[PROVIDED RECORDS — start]

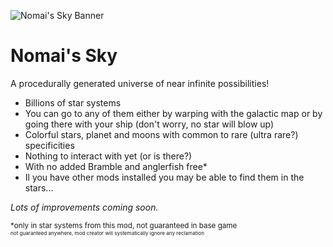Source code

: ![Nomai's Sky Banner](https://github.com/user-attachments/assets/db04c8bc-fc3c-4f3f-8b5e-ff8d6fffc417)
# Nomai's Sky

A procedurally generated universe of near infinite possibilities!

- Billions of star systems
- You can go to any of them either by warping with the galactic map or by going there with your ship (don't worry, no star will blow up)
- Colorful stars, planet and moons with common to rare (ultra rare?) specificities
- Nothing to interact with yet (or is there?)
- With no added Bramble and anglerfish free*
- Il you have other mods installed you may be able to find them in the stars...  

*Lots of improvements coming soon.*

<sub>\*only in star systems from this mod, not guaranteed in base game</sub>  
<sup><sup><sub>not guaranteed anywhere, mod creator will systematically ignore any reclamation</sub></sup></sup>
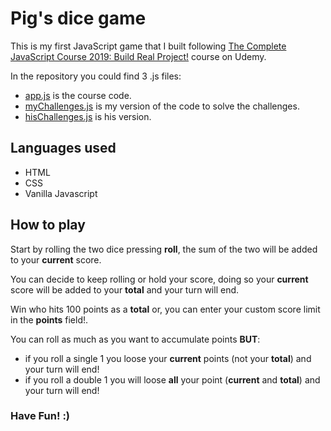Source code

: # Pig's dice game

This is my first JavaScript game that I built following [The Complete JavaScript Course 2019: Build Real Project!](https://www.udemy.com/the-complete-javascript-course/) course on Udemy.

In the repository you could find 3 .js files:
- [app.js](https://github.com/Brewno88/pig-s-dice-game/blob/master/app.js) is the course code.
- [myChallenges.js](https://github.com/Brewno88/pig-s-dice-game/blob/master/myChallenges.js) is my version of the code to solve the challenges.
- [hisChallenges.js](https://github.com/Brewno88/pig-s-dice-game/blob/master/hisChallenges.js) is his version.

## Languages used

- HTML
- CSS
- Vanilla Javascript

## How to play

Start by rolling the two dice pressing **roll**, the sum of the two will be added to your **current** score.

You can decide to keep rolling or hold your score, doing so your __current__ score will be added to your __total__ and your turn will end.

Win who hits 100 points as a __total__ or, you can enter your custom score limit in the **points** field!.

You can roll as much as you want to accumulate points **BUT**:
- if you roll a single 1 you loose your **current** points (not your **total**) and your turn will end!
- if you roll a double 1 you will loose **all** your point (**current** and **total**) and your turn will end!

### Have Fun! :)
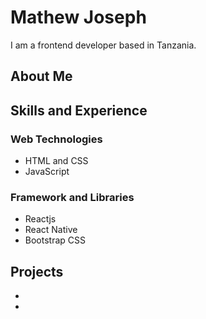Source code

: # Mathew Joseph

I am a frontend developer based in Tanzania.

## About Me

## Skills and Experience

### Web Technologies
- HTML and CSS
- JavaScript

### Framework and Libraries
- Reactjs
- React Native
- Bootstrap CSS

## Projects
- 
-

[PROVIDED RECORDS — finish]

* WHAT THE TASK ASKS: Please convert every line of the data above into a JSON list of strings, one string per line, omitting blank lines. Leave the pictures out of the answer.

* SOLUTION TO THIS TASK:
[
  "Source code",
  ": ![Nomai's Sky Banner](https://github.com/user-attachments/assets/db04c8bc-fc3c-4f3f-8b5e-ff8d6fffc417)",
  "# Nomai's Sky",
  "A procedurally generated universe of near infinite possibilities!",
  "- Billions of star systems",
  "- You can go to any of them either by warping with the galactic map or by going there with your ship (don't worry, no star will blow up)",
  "- Colorful stars, planet and moons with common to rare (ultra rare?) specificities",
  "- Nothing to interact with yet (or is there?)",
  "- With no added Bramble and anglerfish free*",
  "- Il you have other mods installed you may be able to find them in the stars...  ",
  "*Lots of improvements coming soon.*",
  "<sub>\\*only in star systems from this mod, not guaranteed in base game</sub>  ",
  "<sup><sup><sub>not guaranteed anywhere, mod creator will systematically ignore any reclamation</sub></sup></sup>",
  "Source code",
  ": # Pig's dice game",
  "This is my first JavaScript game that I built following [The Complete JavaScript Course 2019: Build Real Project!](https://www.udemy.com/the-complete-javascript-course/) course on Udemy.",
  "In the repository you could find 3 .js files:",
  "- [app.js](https://github.com/Brewno88/pig-s-dice-game/blob/master/app.js) is the course code.",
  "- [myChallenges.js](https://github.com/Brewno88/pig-s-dice-game/blob/master/myChallenges.js) is my version of the code to solve the challenges.",
  "- [hisChallenges.js](https://github.com/Brewno88/pig-s-dice-game/blob/master/hisChallenges.js) is his version.",
  "## Languages used",
  "- HTML",
  "- CSS",
  "- Vanilla Javascript",
  "## How to play",
  "Start by rolling the two dice pressing **roll**, the sum of the two will be added to your **current** score.",
  "You can decide to keep rolling or hold your score, doing so your __current__ score will be added to your __total__ and your turn will end.",
  "Win who hits 100 points as a __total__ or, you can enter your custom score limit in the **points** field!.",
  "You can roll as much as you want to accumulate points **BUT**:",
  "- if you roll a single 1 you loose your **current** points (not your **total**) and your turn will end!",
  "- if you roll a double 1 you will loose **all** your point (**current** and **total**) and your turn will end!",
  "### Have Fun! :)",
  "Source code",
  ": # Mathew Joseph",
  "I am a frontend developer based in Tanzania.",
  "## About Me",
  "## Skills and Experience",
  "### Web Technologies",
  "- HTML and CSS",
  "- JavaScript",
  "### Framework and Libraries",
  "- Reactjs",
  "- React Native",
  "- Bootstrap CSS",
  "## Projects",
  "- ",
  "-"
]